* [AIM OF THE TASK]
Report each line of the material below that contains the string "Коды". Uppercase and lowercase letters count as different.

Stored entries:
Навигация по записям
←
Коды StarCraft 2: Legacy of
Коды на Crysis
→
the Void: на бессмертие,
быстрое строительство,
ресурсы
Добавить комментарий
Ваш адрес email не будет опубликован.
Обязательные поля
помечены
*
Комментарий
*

...

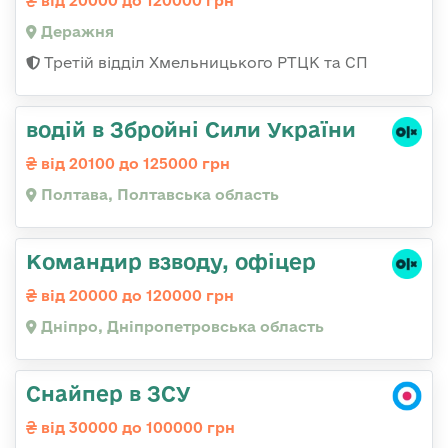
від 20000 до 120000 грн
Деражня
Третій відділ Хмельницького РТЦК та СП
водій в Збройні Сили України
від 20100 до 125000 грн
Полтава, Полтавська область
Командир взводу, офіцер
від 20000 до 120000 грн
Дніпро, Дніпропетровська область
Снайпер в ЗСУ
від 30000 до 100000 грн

* [TASK RESULT]
Коды StarCraft 2: Legacy of
Коды на Crysis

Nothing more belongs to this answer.